Red Hat Bugzilla – Full Text Bug Listing
|Summary:||Publican uses several GB when compiling docbook with a large number of invalid xrefs|
|Product:||[Community] Publican||Reporter:||Matthew Casperson <mcaspers>|
|Component:||publican||Assignee:||Brian Forte <bforte>|
|Status:||CLOSED NOTABUG||QA Contact:||Ruediger Landmann <rlandman>|
|Version:||3.0||CC:||bforte, cbredesen, jfearn, jwulf, misty, mmcallis, publican-list, r.landmann|
|Fixed In Version:||Doc Type:||Bug Fix|
|Doc Text:||Story Points:||---|
|Last Closed:||2011-05-11 00:41:46 EDT||Type:||---|
|oVirt Team:||---||RHEL 7.3 requirements from Atomic Host:|
Description Matthew Casperson 2011-05-10 20:04:36 EDT
The attached file is an example of a docbook book that includes a large number of invalid xrefs. This was the result of a tool that attempted to link topics together. Admittedly there are "a lot" of invalid xrefs, but trying to compile the book consumes at least 4 GB of memory (if not closer to 6 or 7 GB), which will kill a system that doesn't have that memory free.

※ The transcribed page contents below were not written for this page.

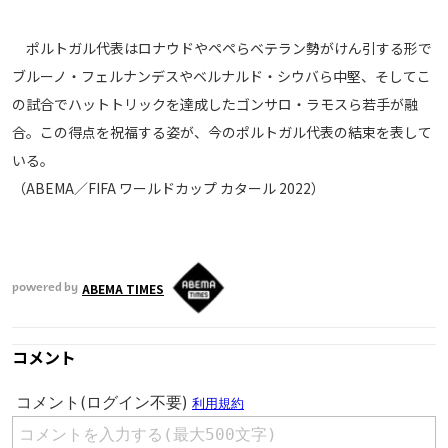
運営会社
ポルトガル代表はロナウドやペペらベテラン勢がけん引する形で
ご利用にあたって
ブルーノ・フェルナンデスやベルナルド・シウバら中堅、そしてこ
プライバシーポリシー
の試合でハットトリックを達成したゴンサロ・ラモスら若手が融
お問い合わせ
合。この得点を祝福する姿が、今のポルトガル代表の結束を表して
いる。
Share
（ABEMA／FIFA ワールドカップ カタール 2022）
© AbemaTV. Inc. All Rights Reserved.
ABEMA TIMES
powered by
コメント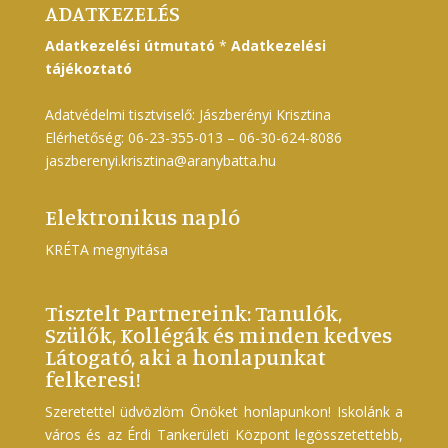
ADATKEZELÉS
Adatkezelési útmutató
*
Adatkezelési
tájékoztató
Adatvédelmi tisztviselő: Jászberényi Krisztina
Elérhetőség: 06-23-355-013 – 06-30-624-8086
jaszberenyi.krisztina@aranybatta.hu
Elektronikus napló
KRÉTA megnyitása
Tisztelt Partnereink: Tanulók,
Szülők, Kollégák és minden kedves
Látogató, aki a honlapunkat
felkeresi!
Szeretettel üdvözlöm Önöket honlapunkon! Iskolánk a
város és az Érdi Tankerületi Központ legösszetettebb,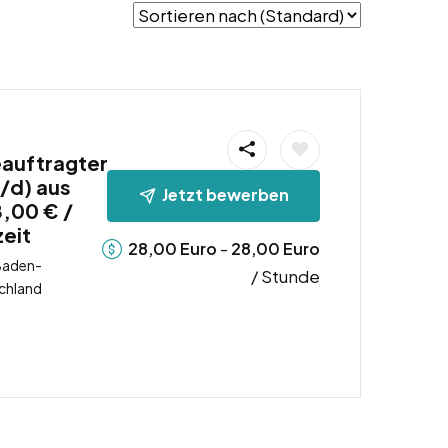
eauftragter
/d) aus
Jetzt bewerben
8,00 € /
zeit
-
28,00
Euro
28,00
Euro
Baden-
/ Stunde
chland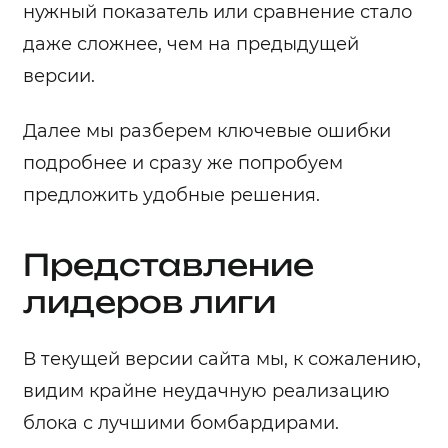
нужный показатель или сравнение стало
даже сложнее, чем на предыдущей
версии.
Далее мы разберем ключевые ошибки
подробнее и сразу же попробуем
предложить удобные решения.
Представление
лидеров лиги
В текущей версии сайта мы, к сожалению,
видим крайне неудачную реализацию
блока с лучшими бомбардирами.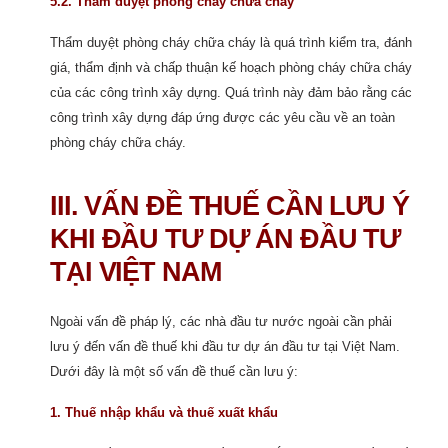
5.2. Thẩm duyệt phòng cháy chữa cháy
Thẩm duyệt phòng cháy chữa cháy là quá trình kiểm tra, đánh
giá, thẩm định và chấp thuận kế hoạch phòng cháy chữa cháy
của các công trình xây dựng. Quá trình này đảm bảo rằng các
công trình xây dựng đáp ứng được các yêu cầu về an toàn
phòng cháy chữa cháy.
III. VẤN ĐỀ THUẾ CẦN LƯU Ý
KHI ĐẦU TƯ DỰ ÁN ĐẦU TƯ
TẠI VIỆT NAM
Ngoài vấn đề pháp lý, các nhà đầu tư nước ngoài cần phải
lưu ý đến vấn đề thuế khi đầu tư dự án đầu tư tại Việt Nam.
Dưới đây là một số vấn đề thuế cần lưu ý:
1. Thuế nhập khẩu và thuế xuất khẩu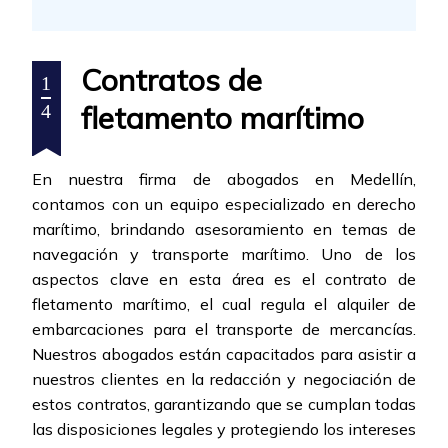
Contratos de
1
fletamento marítimo
4
En nuestra firma de abogados en Medellín,
contamos con un equipo especializado en derecho
marítimo, brindando asesoramiento en temas de
navegación y transporte marítimo. Uno de los
aspectos clave en esta área es el contrato de
fletamento marítimo, el cual regula el alquiler de
embarcaciones para el transporte de mercancías.
Nuestros abogados están capacitados para asistir a
nuestros clientes en la redacción y negociación de
estos contratos, garantizando que se cumplan todas
las disposiciones legales y protegiendo los intereses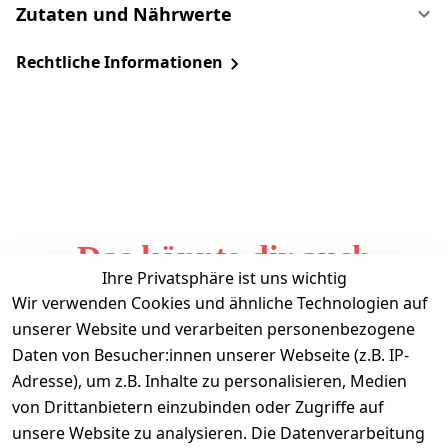
Zutaten und Nährwerte
Rechtliche Informationen
Das könnte dir auch
Ihre Privatsphäre ist uns wichtig
gefallen
Wir verwenden Cookies und ähnliche Technologien auf
unserer Website und verarbeiten personenbezogene
Daten von Besucher:innen unserer Webseite (z.B. IP-
Adresse), um z.B. Inhalte zu personalisieren, Medien
von Drittanbietern einzubinden oder Zugriffe auf
unsere Website zu analysieren. Die Datenverarbeitung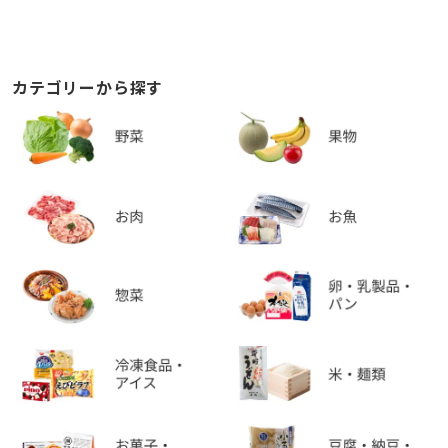
カテゴリーから探す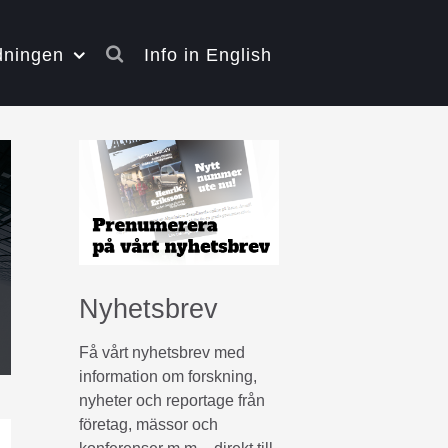
dningen
Info in English
Nyhetsbrev
Få vårt nyhetsbrev med
information om forskning,
nyheter och reportage från
företag, mässor och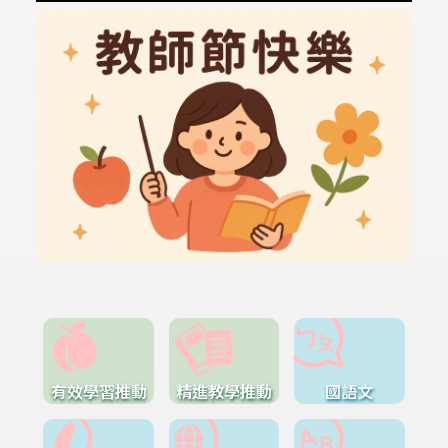
有效學習推動
精進教學推動
國語文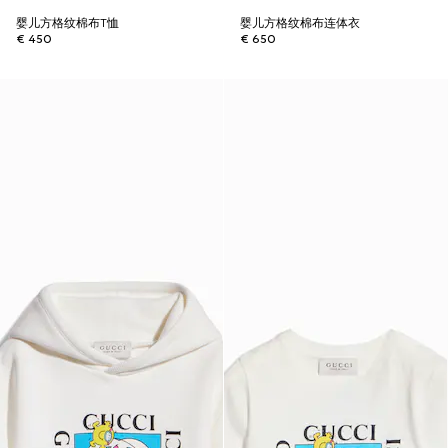
婴儿方格纹棉布T恤
婴儿方格纹棉布连体衣
€ 450
€ 650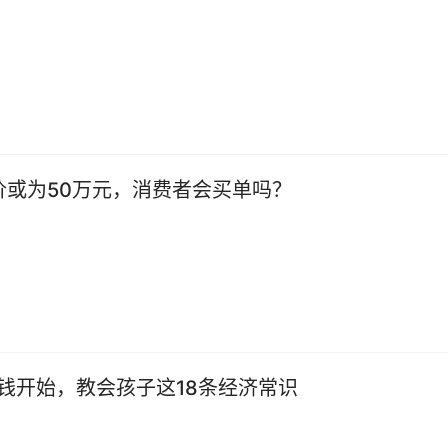
价或为50万元，消费者会买单吗？
钱开始，教会孩子这18条经济常识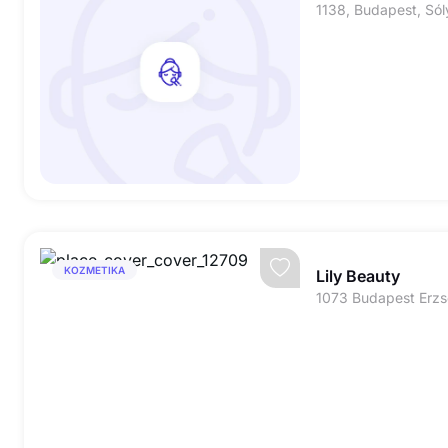
KOZMETIKA
Lily Beauty
1073 Budapest Erzs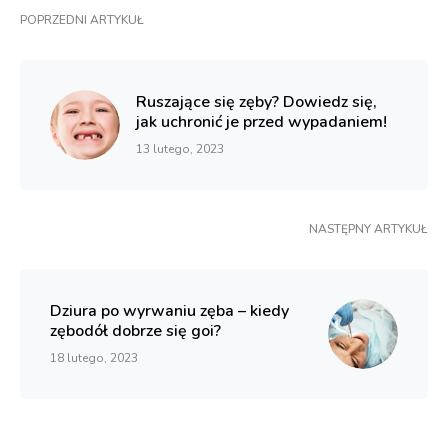
POPRZEDNI ARTYKUŁ
Ruszające się zęby? Dowiedz się,
jak uchronić je przed wypadaniem!
13 lutego, 2023
NASTĘPNY ARTYKUŁ
Dziura po wyrwaniu zęba – kiedy
zębodół dobrze się goi?
18 lutego, 2023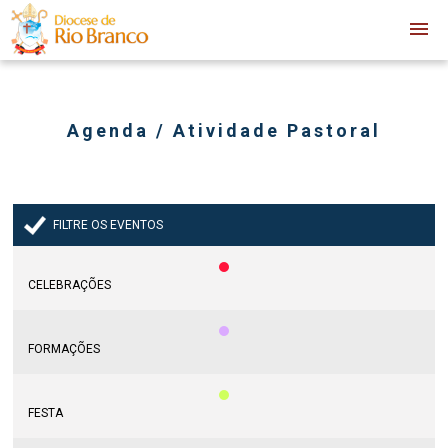
Agenda / Atividade Pastoral
FILTRE OS EVENTOS
CELEBRAÇÕES
FORMAÇÕES
FESTA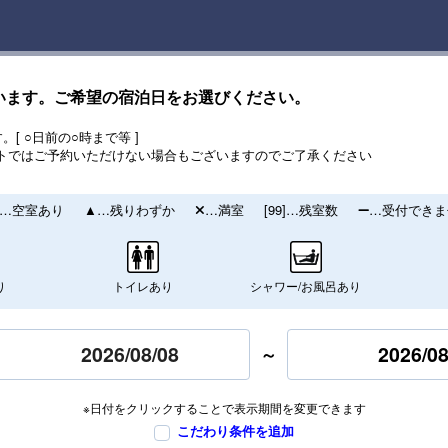
います。ご希望の宿泊日をお選びください。
[ ○日前の○時まで等 ]
トではご予約いただけない場合もございますのでご了承ください
…空室あり
…残りわずか
…満室
[99]…残室数
…受付できま
り
トイレあり
シャワー/お風呂あり
2026/08
～
※日付をクリックすることで表示期間を変更できます
こだわり条件を追加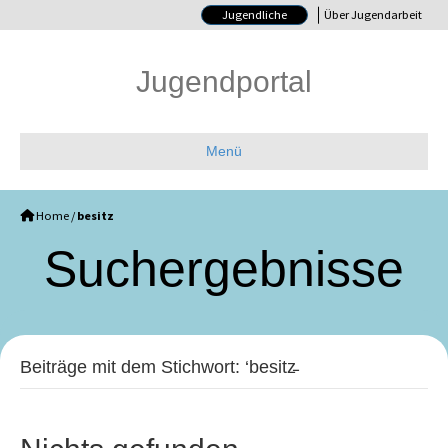
Jugendliche
Über Jugendarbeit
Jugendportal
Menü
Home
/
besitz
Such­ergebnisse
Beiträge mit dem Stichwort: ‘besitz̵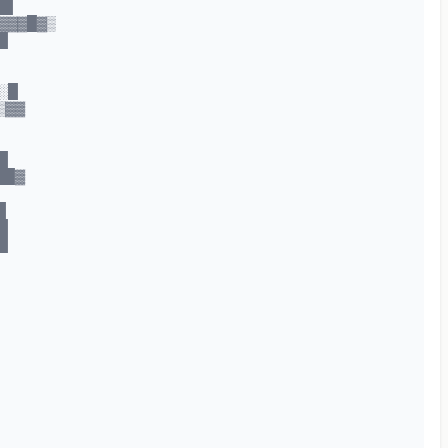
██
▓▓▓█▓▒
█
░█
▒▓▓
█
██▓
█
█
█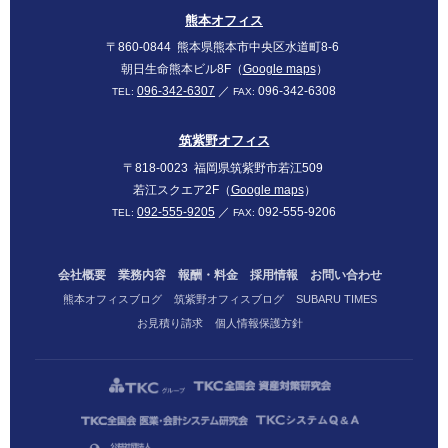
SUBARU
熊本オフィス
〒860-0844
熊本県熊本市中央区水道町8-6
朝日生命熊本ビル8F（
Google maps
）
096-342-6307
／
096-342-6308
TEL:
FAX:
筑紫野オフィス
〒818-0023
福岡県筑紫野市若江509
若江スクエア2F（
Google maps
）
092-555-9205
／
092-555-9206
TEL:
FAX:
会社概要
業務内容
報酬・料金
採用情報
お問い合わせ
熊本オフィスブログ
筑紫野オフィスブログ
SUBARU TIMES
お見積り請求
個人情報保護方針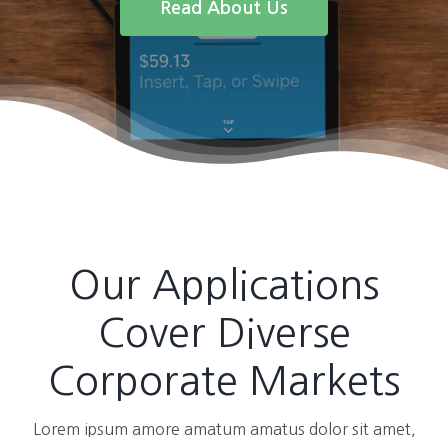
Read About Us
Our Applications
Cover Diverse
Corporate Markets
Lorem ipsum amore amatum amatus dolor sit amet,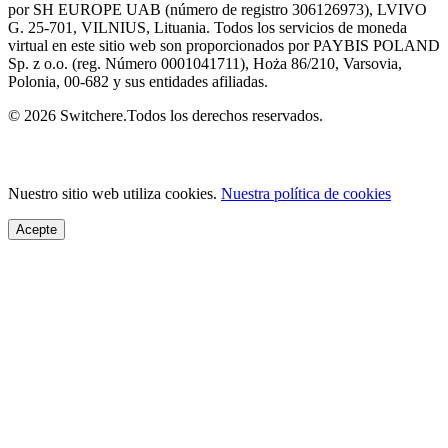
por SH EUROPE UAB (número de registro 306126973), LVIVO
G. 25-701, VILNIUS, Lituania. Todos los servicios de moneda
virtual en este sitio web son proporcionados por PAYBIS POLAND
Sp. z o.o. (reg. Número 0001041711), Hoża 86/210, Varsovia,
Polonia, 00-682 y sus entidades afiliadas.
© 2026 Switchere.Todos los derechos reservados.
Nuestro sitio web utiliza cookies.
Nuestra política de cookies
Acepte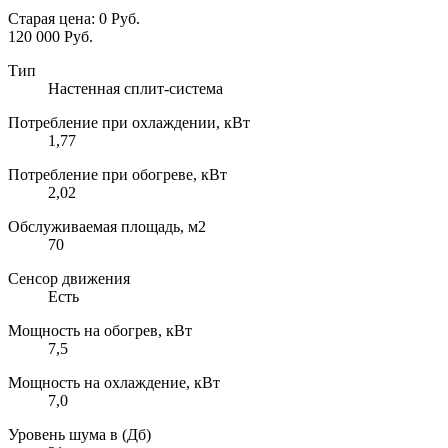
Старая цена:
0 Руб.
120 000 Руб.
Тип
Настенная сплит-система
Потребление при охлаждении, кВт
1,77
Потребление при обогреве, кВт
2,02
Обслуживаемая площадь, м2
70
Сенсор движения
Есть
Мощность на обогрев, кВт
7,5
Мощность на охлаждение, кВт
7,0
Уровень шума в (Дб)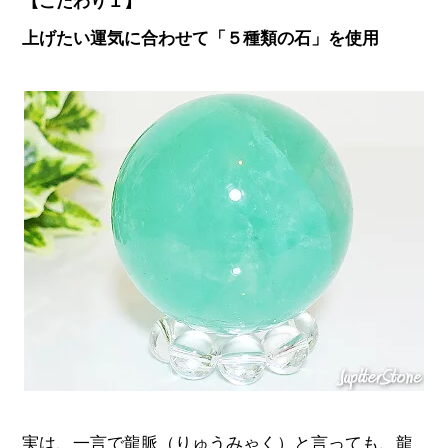
【こだわり１】
上げたい運気に合わせて「５種類の石」を使用
実は、一言で龍脈（りゅうみゃく）と言っても、龍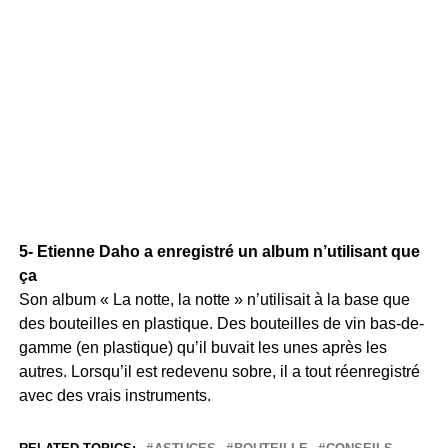
5- Etienne Daho a enregistré un album n’utilisant que
ça
Son album « La notte, la notte » n’utilisait à la base que
des bouteilles en plastique. Des bouteilles de vin bas-de-
gamme (en plastique) qu’il buvait les unes après les
autres. Lorsqu’il est redevenu sobre, il a tout réenregistré
avec des vrais instruments.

Comment 1 Matthew Casperson 2011-05-10 20:05:25 EDT
Created attachment 498180 [details] Sample docbook
Comment 2 Joshua Wulf 2011-05-10 20:21:17 EDT
To reproduce: publican build --langs=en-US --formats=html on the attached book. Publican sucks up 4 or 5GBs of RAM.
Comment 3 Matthew Casperson 2011-05-10 20:31:19 EDT
By "kill" I mean "make so unresponsive that you are forced to reset".
Comment 4 Joshua Wulf 2011-05-10 20:53:41 EDT
Or, if you don't have a swapfile the kernel will kill the publican job. Running two builds of that book in parallel results in: Beginning work on en-US Validation failed: Killed
Comment 5 Brian Forte 2011-05-11 00:41:46 EDT
Even one invalid xref invalidates the DocBook XML, ensuring Publican won’t build the book. Lots and lots of invalid xrefs just makes the XML that much more invalid. Remove the invalid xrefs and the book will build and the memory consumption won’t occur and the system killing won’t happen.
Comment 6 Misty Stanley-Jones 2011-05-11 00:56:49 EDT
Then it seems to me that reasonable behavior would be for Publican to fail at the first invalid xref and not to continue using system resources.
Comment 7 Joshua Wulf 2011-05-11 01:00:58 EDT
+1 How about stopping at the first instance of invalidity, rather than killing my system?
Comment 8 Joshua Wulf 2011-05-11 01:08:17 EDT
It's either xmllint or xsltproc doing it. If a document has invalid links, xsltproc probably doesn't get called, because xmllint will fail it; so probably xmllint.
Comment 9 Joshua Wulf 2011-05-11 01:08:54 EDT
lol at the "Doing that hurts? Don't do that then" prescription.
Comment 10 Jeff Fearn 2011-05-11 03:16:49 EDT
FWIW this is probably XML::LibXML::Error spamming error nodes. Finding out where it's doing that and limiting it would take quite a lot of effort, so it's not likely this would get done any time soon. AFAICT there is no option in LibXML to stop at the first error found, it's possible it might be catchable in XML::LibXML::Error, but again that is a significant development effort finding out where and how to do that so it would not happen in any reasonable time frame. If this is having a significant impact then it'd be worth it for the people it's affecting to ask about these changes with the upstream XML::LibXML maintainer at CPAN. Cheers, Jeff.